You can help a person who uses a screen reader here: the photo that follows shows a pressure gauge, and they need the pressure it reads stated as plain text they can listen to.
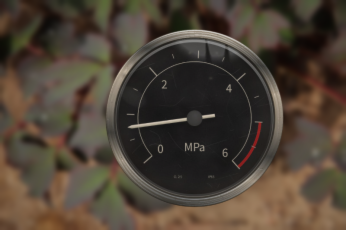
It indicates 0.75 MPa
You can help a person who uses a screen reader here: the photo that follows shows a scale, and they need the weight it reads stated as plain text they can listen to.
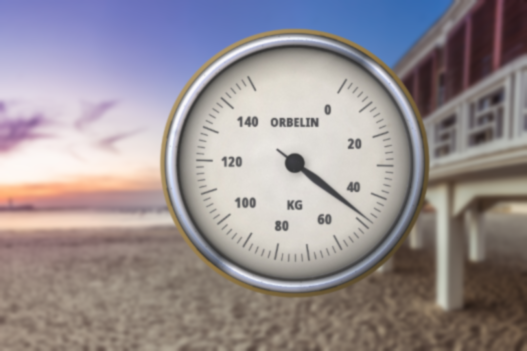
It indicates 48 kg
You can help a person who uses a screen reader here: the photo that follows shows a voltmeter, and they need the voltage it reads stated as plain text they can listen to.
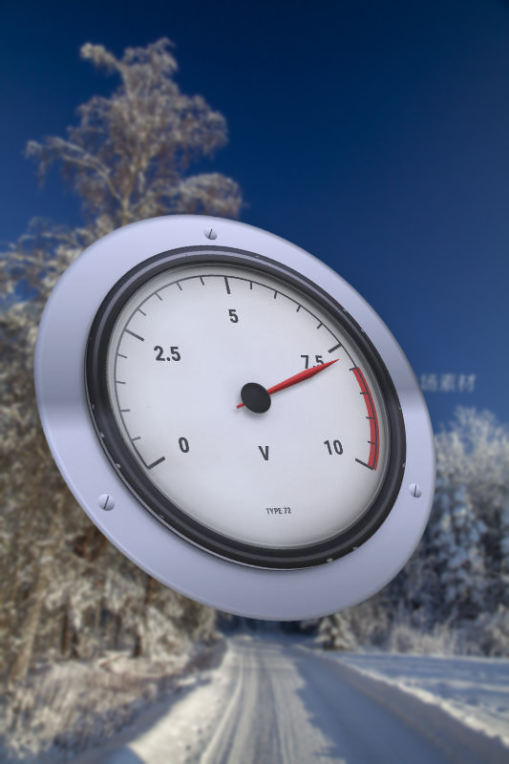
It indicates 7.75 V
◇ ◇ ◇ ◇ ◇ ◇ ◇
_EXERCISE AIM_.
Copy the items from the line with "a voltmeter, and" through the end of the items, keeping every line as it is and leaving out the pictures.

_ANSWER_.
You can help a person who uses a screen reader here: the photo that follows shows a voltmeter, and they need the voltage it reads stated as plain text they can listen to.
It indicates 7.75 V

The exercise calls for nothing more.